An eager silence filled the air as the eleven condiments were emptied, one by one, onto the waiting plate. I named off the respective blessings, all derived from Chinese homonyms between the name of the food and auspicious concepts, in my head – raw fish for annual abundance, fried crackers for troves of wealth, green radish for lasting youth, a sprinkle of lime for felicity.

Then, at the signal, forty pairs of chopsticks dug in to toss the salad into the air in a bid for auspicious wishes. Chinese, Japanese, Taiwanese, Koreans, Hongkongers, Indians, Americans, Canadians, Dutch, Finns, Germans, Swedes, Norwegians and Poles joined their voices in a tentative chorus as they explored this new tradition, led by the raucous shouts of their Singaporean hosts.

“Lo (‘toss’), ah! High GPA! Good health! Prosperity!”


A pristine plate of yusheng just before consumption.

This classic local New Year tradition was an apt start to OCTOPUS’ annual Chinese New Year celebrations, which like other sessions was meant to share a little more of Singapore (and local hospitality) each week to its inquisitive audience of exchange students. The rest of the night was occupied by huge plates of fried egg noodles (“Does this have a name?” I was asked by an Indian Masters student, “It seems like there are so many different kinds of fried noodle in this country.”), savoury glutinous rice cakes and a pot of boiling water at the counter which was constantly being filled with newly-wrapped potstickers. While some chose to have a go at making Chinese food for the first time, others swapped tidbits of conversation. A Frenchman talked about his plans to backpack through the region, a Dutch undergraduate introduced me to Sinterklaas (“like Santa Claus, but more important”) and oliebollen, and one of the volunteers regaled us with his stories of weddings and power suits from his recent visit to New Delhi.



At the tinkle of a bell, the chatter began to die down as the students gathered round the TV for the night’s discussion. The speaker, Leong Ho, gave a brief introduction to the festival before whipping out his acoustic guitar and leading the gathering in traditional New Year’s songs. Though many tongues fumbled with the intricacies of the Mandarin verses, no one missed out on the hearty chorus: “Gong xi, gong xi, gong xi ni ya!” (“Bless you, bless you, bless you!”)

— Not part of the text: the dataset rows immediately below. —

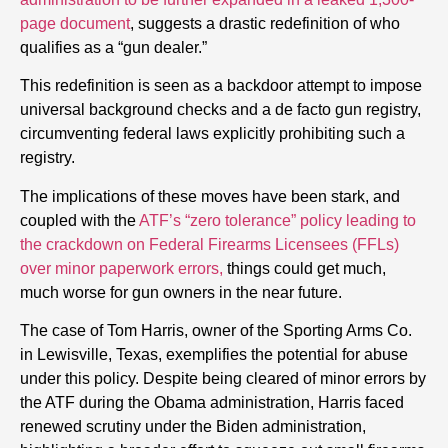
page document
, suggests a drastic redefinition of who
qualifies as a “gun dealer.”
This redefinition is seen as a backdoor attempt to impose
universal background checks and a de facto gun registry,
circumventing federal laws explicitly prohibiting such a
registry.
The implications of these moves have been stark, and
coupled with the
ATF’s “zero tolerance” policy leading to
the crackdown on Federal Firearms Licensees (FFLs)
over minor paperwork errors,
things could get much,
much worse for gun owners in the near future.
The case of Tom Harris, owner of the Sporting Arms Co.
in Lewisville, Texas, exemplifies the potential for abuse
under this policy. Despite being cleared of minor errors by
the ATF during the Obama administration, Harris faced
renewed scrutiny under the Biden administration,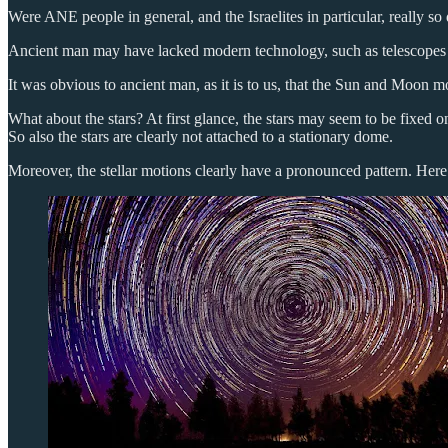
Were ANE people in general, and the Israelites in particular, really so 
Ancient man may have lacked modern technology, such as telescopes an
It was obvious to ancient man, as it is to us, that the Sun and Moon m
What about the stars? At first glance, the stars may seem to be fixed
So also the stars are clearly not attached to a stationary dome.
Moreover, the stellar motions clearly have a pronounced pattern. Here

Once we had been broken up into discussion groups, we began to reflect on the significance of the different occassions of food and fun and frivolity that add colour to the calendars of cultures all over the world. The exchange students talked about the festivals they celebrate – Halloween, Thanksgiving, Christmas, New Year’s, Holi, Diwali, Mid-Autumn, Oshogatsu – and what the values and meaning they held. And as I listened to them speak, I felt as if I could pick out the threads that appeared to run through the festivities of a great majority of humanity – the common celebration of family, goodness and giving that connects all of us no matter which occasions we honour. Only with these were we all able to come together and celebrate a foreign festival in good cheer.

P1020364 The night ended on a sweet note with plates of muah chee – sticky rice balls dusted with peanuts and sugar – and OCTOPUS’ very own version of nian gao (a sticky glutinous rice cake traditionally eaten for the Chinese New Year, since the word for ‘sticky’ in Mandarin is a homonym with the word for ‘year’) served with grated coconut. ‘Love letters’, also known as crispy biscuit rolls, were distributed to the guests as, one by one, they returned to the bus and left the house as tranquil as the surrounding night.


A bevy of beautiful ladies with their muah chee.


Nights like this remind me that xenophobia is not as persistent a feature of local society – or, as it lately seems, many societies in different areas of the globe – as many of us might sometimes believe. I’m always still surprised by how there are people out there willing to open both heart and home to complete strangers, with the simple goal of letting them find the warmth and companionship they might pine for back at home. And I hope that at least even this simple show of generosity would make a difference to the stay of the exchange students who had graced us with their company. With this, I believe the Year of the Monkey shall swing off to a good year ahead.